Helping My Neighbor

We have been out of touch and I hardly ever see him. He called yesterday for the first time in more than a year and asked me to bring in a bag hooked to his mailbox.

Without delay I stopped eating to get the task over with. I stepped out into the light rain, walked out the front door and down Ragin Lane two houses, and unhooked the bag from the doorless mailbox. The only “mail” was a bird’s nest.

I walked down his unpaved driveway and found myself trapped between his beat up Kia and a significant mud puddle. I jumped it because my stride would not bridge the little lake and used the overgrown sidewalk that led from the driver’s side door to the house.

More than ten feet out of range of the front steps, I bent low and then lower to negotiate the weeds and bushes that obscured the way to the steps. My first step up felt loose. The front concrete stoop was pulling away from the house, a house that can not be seen beyond faint outline due to overgrown shrubbery and volunteer trees that push against the structure.

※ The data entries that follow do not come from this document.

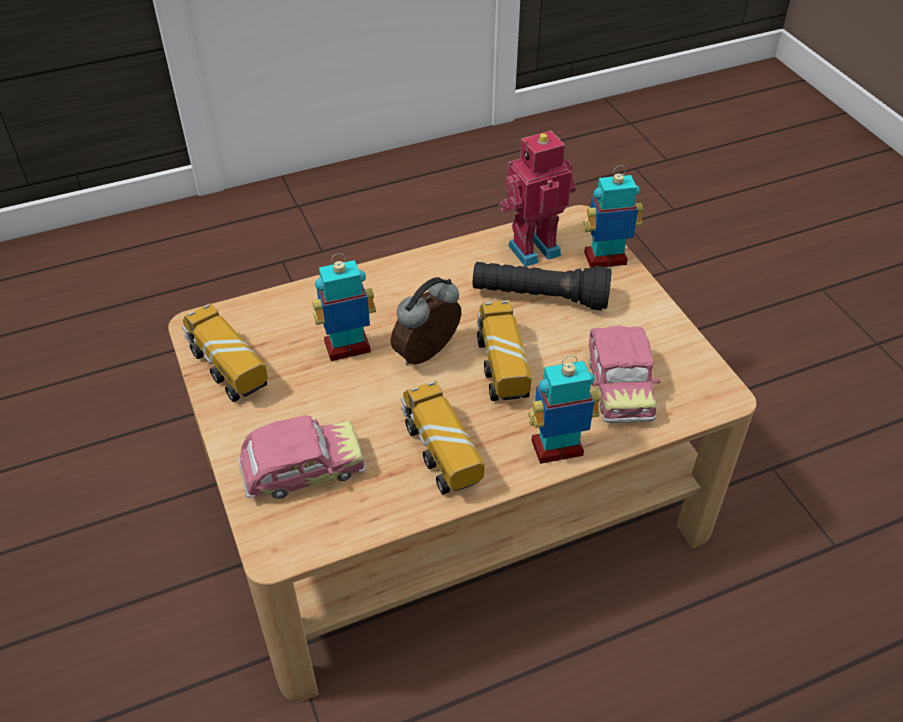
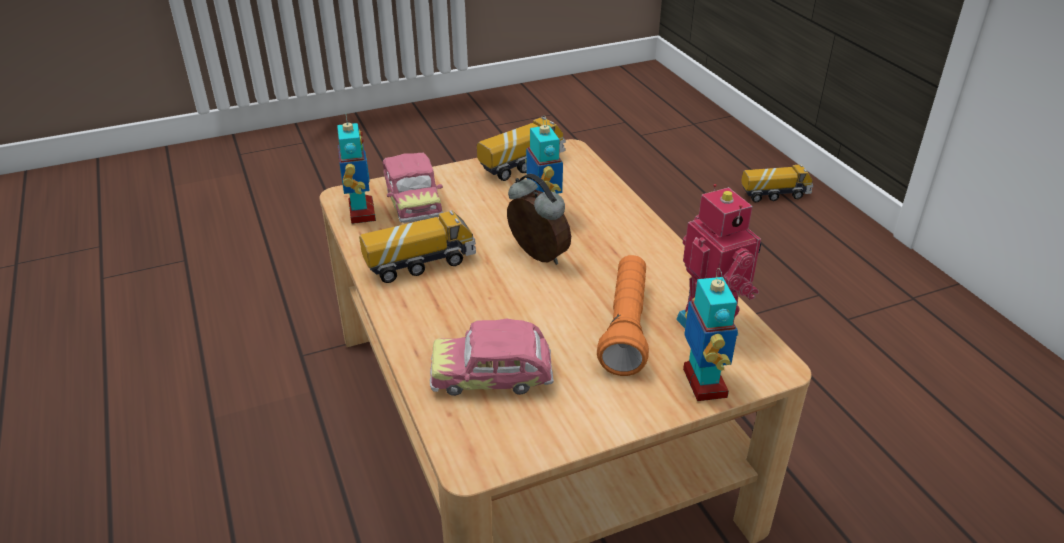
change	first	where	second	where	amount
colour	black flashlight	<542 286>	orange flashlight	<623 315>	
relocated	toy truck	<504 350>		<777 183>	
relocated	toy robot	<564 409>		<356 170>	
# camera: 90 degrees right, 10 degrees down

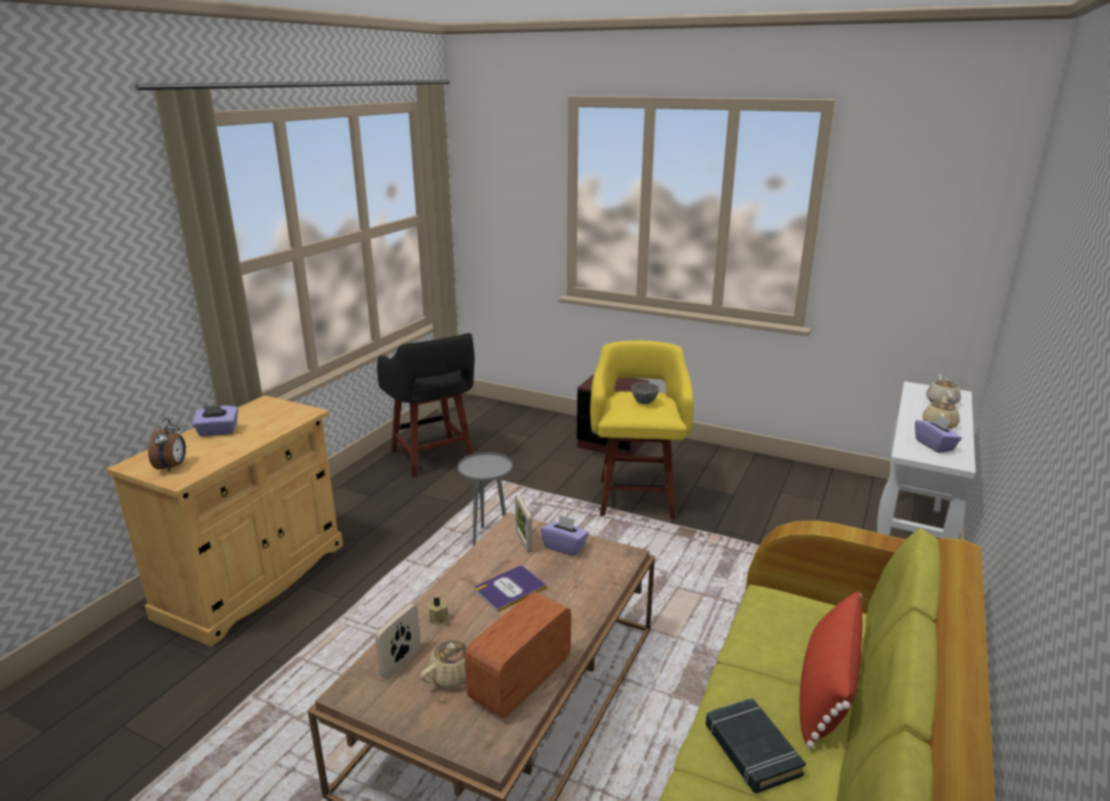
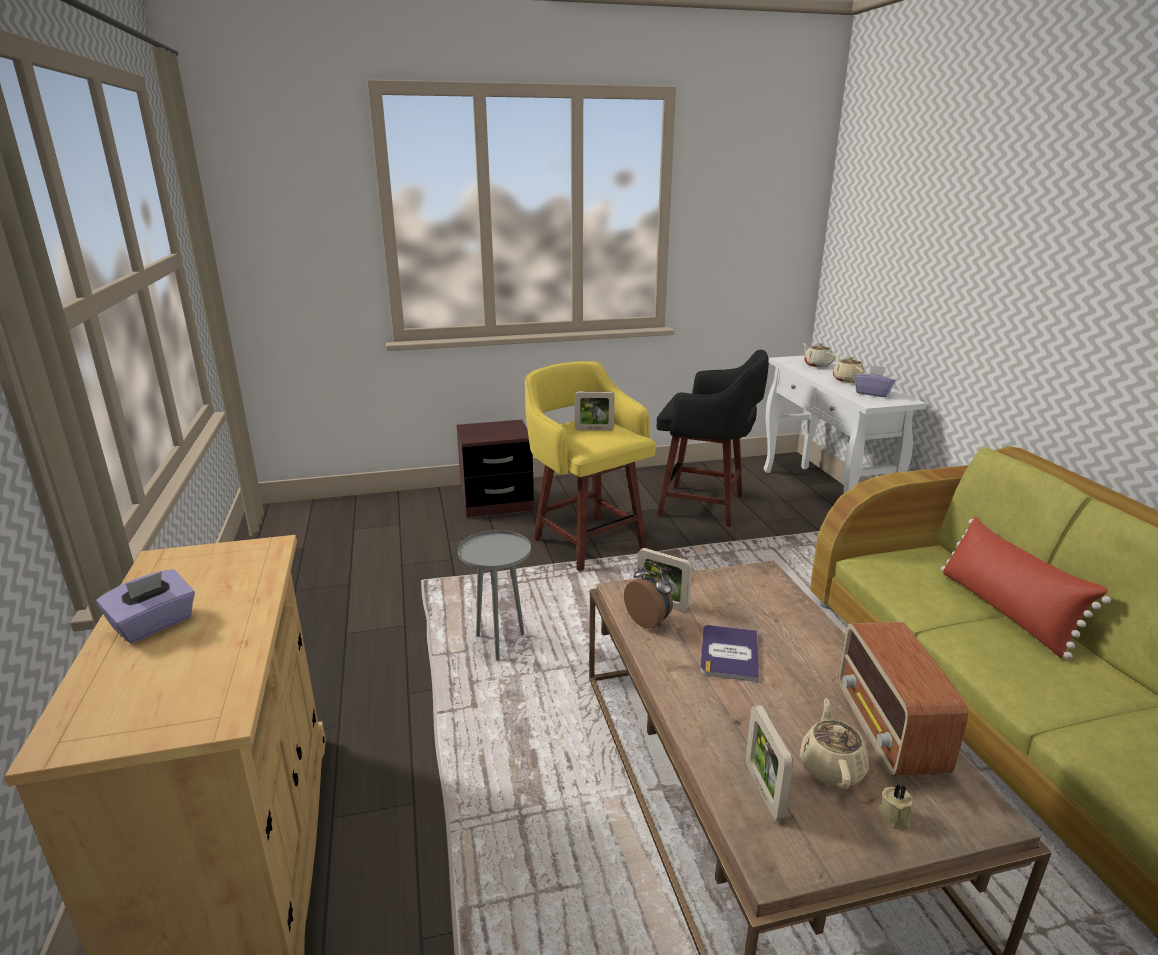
change	first	where	second	where	amount
relocated	black stool	<425 405>		<713 438>	
exchanged	grey bowl	<645 393>	picture frame	<595 411>	
relocated	alarm clock	<167 445>		<648 595>	
missing	purple tissue box	<565 535>			
relocated	beige candle	<439 611>		<895 806>	
missing	black book	<755 746>			
# camera: 40 degrees left, 0 degrees up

I knocked hard on the front door and got Robert right away. He is a small man and now much smaller and thinner than before, short of 100 pounds. He looked down and I was in a hurry as a courtesy knowing he has to be ashamed of his living conditions. His glasses rode down on his noise and his beard was sparse and prickly with black stubble.

He thanked me and I said, “Let me know if you need help.”

Today he called five times, getting me up each time to walk toward the phone. He talked in his rapid way but had to stop after each sentence or two to gain his breath. Would I go up to Walgreens and get him a 20 oz. Coke and two packs of Camel Silver crush pack menthol in the black box with the green circle around the Camel? He said he would pay me on a certain date. Save the receipt.

The follow-up calls were classic Robert. He wanted me to make sure I got the right kind of cigarettes. His idea was for me to take my phone to Walgreens and hand it to the cashier so that he could tell her.

In one of the follow-ups he had the idea of leaving an old pack on the front steps so that I could take it but he could not locate a pack. He wanted to know about the time of my arrival. I was vague but said I was going out to walk and would have the package in about one hour.

I made my daily walk in the direction of Walgreens and bought his supplies with aid of a clerk who knew a thing or two about smokes so I felt good about the purchase. My walk route was not scenic but it gave a purpose and direction to my only outing on this rainy day in the COVID-19 era.

I tried another way to Robert’s front door but was forced back to puddle jumping. As per his instruction in one of the follow-up calls, I left the package inside the storm door and knocked hard. I could hear him talking on his phone inside what must be his lamp-lit living room.

What I feel somewhat bad about is the note I put inside the bag. In it I told him to forget paying me back the $14, to stop smoking, and not to call me. I told him if he needed serious help to call 911.

The money is nothing to me. The favor was no trouble but getting entangled with Robert is always sticky. I know from past experiences that once he calls a habit is formed. Maybe he just needs to talk, though he has very little breath and is on oxygen.

In one of today’s conversations I asked him about food. He said that Medicare had just sent him a box. “I’ve got food.” Not so sure. Medicare sent?

He talked about a sore on his leg and keeping “stuff” on it. I suspect that he lungs are diseased to the point that the daily walk out of his house down the steps to his car are too much.

What should I do?

My mind goes back to the time I agreed to meet him at his wife’s death bed along with a lawyer. I think back to his children–two were my students–and the entangled history of his residence. Mostly I remember the phone calls.

I will let him sort out his own affairs even though I could and, perhaps, should help.